While serving on active duty from mid-1969 to mid-1971 as a U.S. Navy sailor on the USS Ranger and USS Midway aircraft carriers during the Vietnam War, Northwest Side homeowner Dean Karouzos suffered severe hearing loss while his squadron participated in combat missions in the Tonkin Gulf.
“On the USS Ranger, my daily post during combat missions adjoined an inner-wall barrier for the starboard front launch catapult of our ship,” Karouzos recalled. “Our 12-hour shifts coincided with fight operations. As a result, the pounding catapult release during launch was extremely close to my left ear.”

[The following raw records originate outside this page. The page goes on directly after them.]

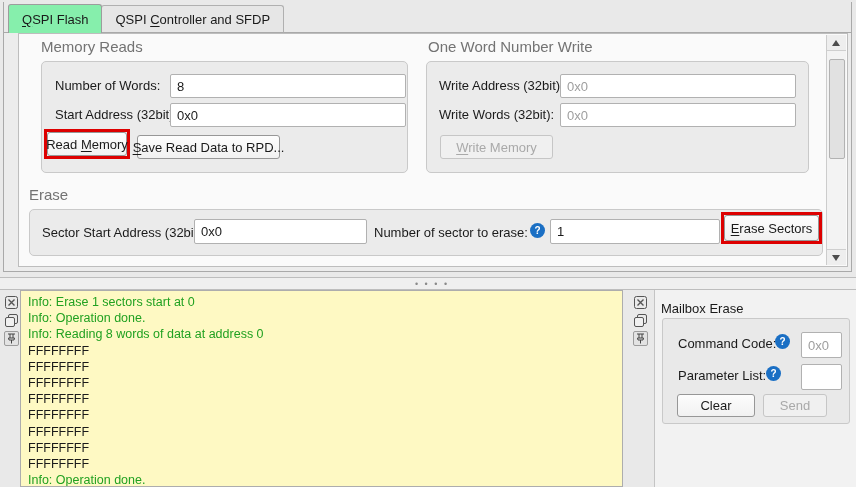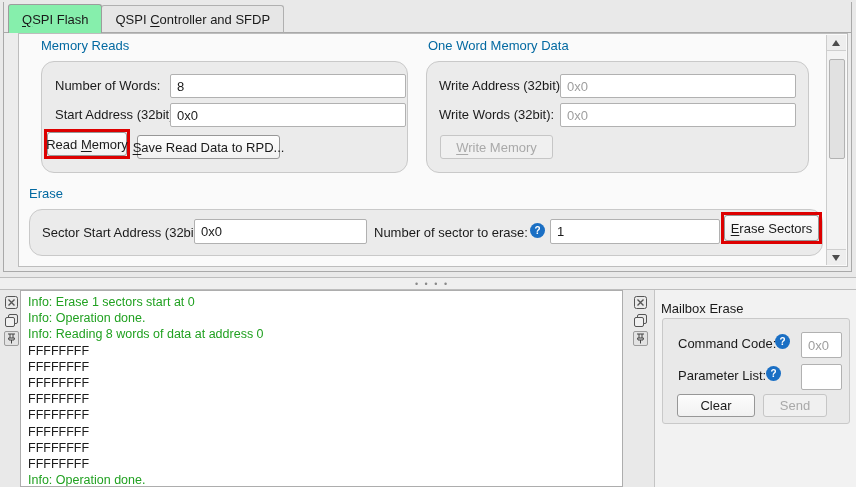--- a/index.html
+++ b/index.html
@@ -39,7 +39,7 @@
     background:#e1e1e1;border:1px solid #b2b2b2;border-radius:2px;}
 
   
-  .group-title{position:absolute;font-size:13px;color:#0369a1;white-space:nowrap;}
+  .group-title{position:absolute;font-size:15px;color:#737373;white-space:nowrap;}
   .group-panel{position:absolute;background:#ebebeb;border:1px solid #c9c9c9;border-radius:13px;box-sizing:border-box;}
   .flabel{position:absolute;white-space:nowrap;color:#1a1a1a;}
   input.field{position:absolute;box-sizing:border-box;border:1px solid #b1b1b1;border-radius:2px;

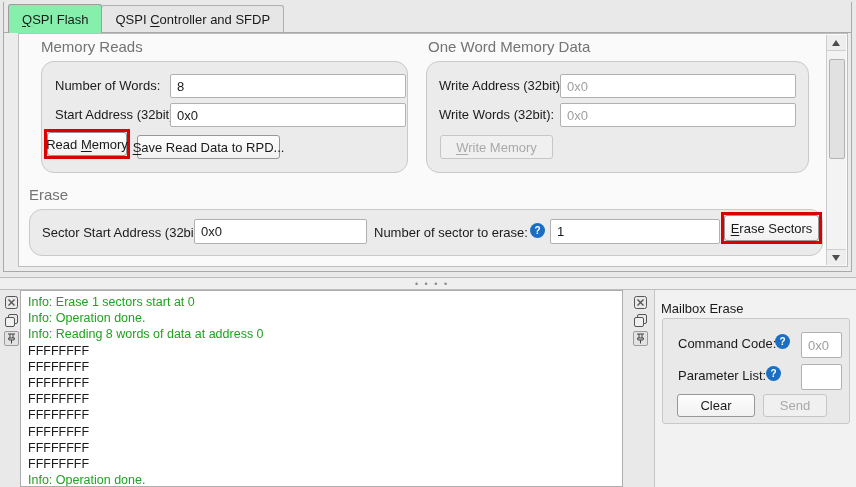--- a/index.html
+++ b/index.html
@@ -117,7 +117,7 @@
     </div>
   </div>
 
-  <div class="group-title" style="left:409px;top:4px;">One Word Memory Data</div>
+  <div class="group-title" style="left:409px;top:4px;">One Word Number Write</div>
   <div class="group-panel" style="left:407px;top:27px;width:383px;height:112px;">
     <div class="flabel" style="left:12px;top:16px;">Write Address (32bit):</div>
     <input class="field" style="left: 133px; top: 12px; width: 236px; height: 24px;" placeholder="0x0">

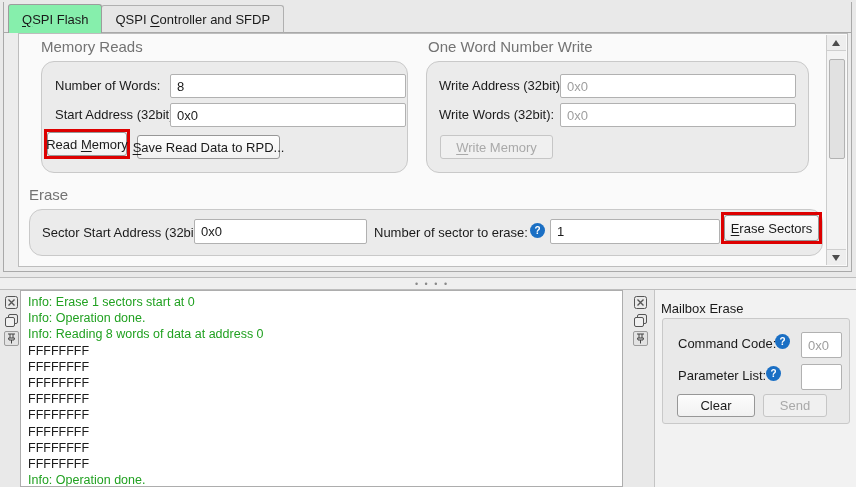--- a/index.html
+++ b/index.html
@@ -40,7 +40,7 @@
 
   
   .group-title{position:absolute;font-size:15px;color:#737373;white-space:nowrap;}
-  .group-panel{position:absolute;background:#ebebeb;border:1px solid #c9c9c9;border-radius:13px;box-sizing:border-box;}
+  .group-panel{position:absolute;background:#ebebeb;border:1px solid #c9c9c9;border-radius:5px;box-sizing:border-box;}
   .flabel{position:absolute;white-space:nowrap;color:#1a1a1a;}
   input.field{position:absolute;box-sizing:border-box;border:1px solid #b1b1b1;border-radius:2px;
     background:#ffffff;font:13px "Liberation Sans","DejaVu Sans",sans-serif;color:#1a1a1a;padding:0 6px;outline:none;}

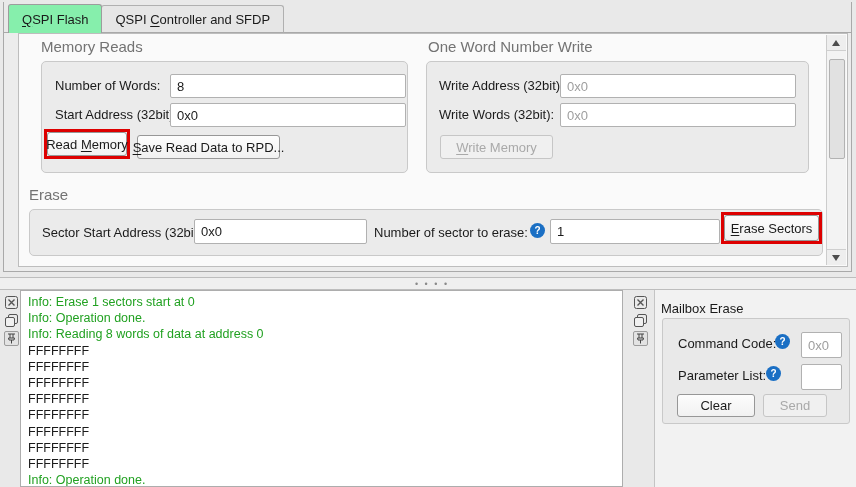--- a/index.html
+++ b/index.html
@@ -68,7 +68,7 @@
   .dock-btn.pressed{border:1px solid #9c9c9c;border-radius:2px;background:#e3e3e3;box-sizing:border-box;}
   .dock-btn svg{display:block;}
 
-  .log-area{left:20px;top:290px;width:603px;height:197px;background:#ffffff;
+  .log-area{left:20px;top:290px;width:603px;height:197px;background:#fef9c3;
     border:1px solid #adadad;overflow:hidden;padding:3px 0 0 7px;}
   .log-line{line-height:16.2px;font-size:12.5px;white-space:nowrap;}
   .log-line.info{color:var(--info-green,#21a121);}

Karouzos says he was proud to have served, but now, as a 74-year-old retiree, he suffers from hearing loss, especially in his left ear. “The left ear canal has collapsed to about half normal size of my right ear canal,” he explained.
Critics of the Disabled Veteran Exemption, and other exemptions for Senior Citizens say they undermine the integrity of the property tax system.
A Chicago Sun-Times analysis published on October 1, 2021, singled out U.S. Senator Tammy Duckworth—one of Illinois’ highest-profile combat veterans—and other affluent, Chicago-area vets, for accepting disability benefits.
Duckworth accepted $37,842 in tax breaks on her primary residence in Hoffman Estates since 2015 as a 70% certified disabled veteran. She lost both legs when her helicopter was shot down in Iraq in 2004. She now uses a wheelchair.
“I’m surprised that someone would question veterans who have been wounded in service to their nation in a combat zone accessing benefits,” Duckworth said.
This writer believes any Armed Forces member who serves, and is disabled in combat, deserves all the benefits America can offer. Gung-ho!